麻紀より4歳年下の清志は、その日から完全に麻紀の言いなりになった。


麻紀の言葉通りパチンコを止め、ホテル代は必ず用意した。

時々、麻紀に洋服や靴を買ってくれた。


清志は仕事で婦人衣料品も扱うからか、ふくよかな麻紀に似合うものを上手く探し出してくれる。

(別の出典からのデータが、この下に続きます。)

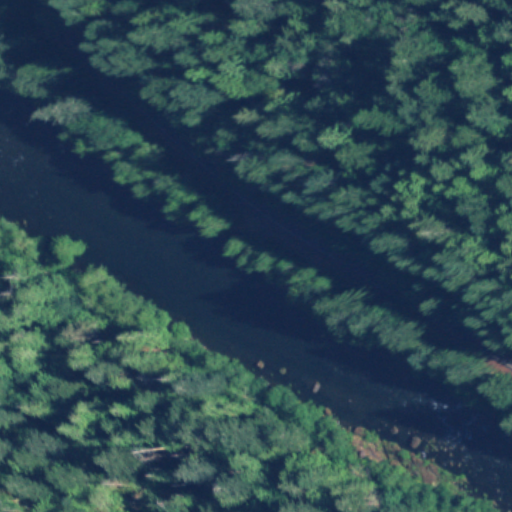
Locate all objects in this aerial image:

それは、決して高価なものではなかったけれど、麻紀は嬉しくて仕方なかった。


夫の真和は、麻紀の誕生日ですら、すっとぼけ、何もくれなかったから。





◇◇◇


思いがけない、いきなりの姑・葉子の攻撃。

さすがの麻紀も言葉を失ってしまった。


「…それは…」



ダイニングテーブルに向かい合わせに座り、きまずい沈黙が流れる。


否定する言葉を探し出せなくて、口籠ったその瞬間、麻紀は何かを認めたのと同じになってしまった。


「フン!」

葉子は湯呑を手にしたまま、鼻で息を吐いた。勝ち誇った顔で言う。


「やっぱりあんたは、真和に相応しくないわ。
浮気の事、真和には黙っててあげる。
これで修羅場は避けられる。

その代わり、あんた出て行きなさいよ。子供達は私が育てるわ」


「….そんな!」


葉子とは義理の関係とは言え、親子のはずだ。それなのに。

非情過ぎるその言葉に、麻紀は衝撃を受けた。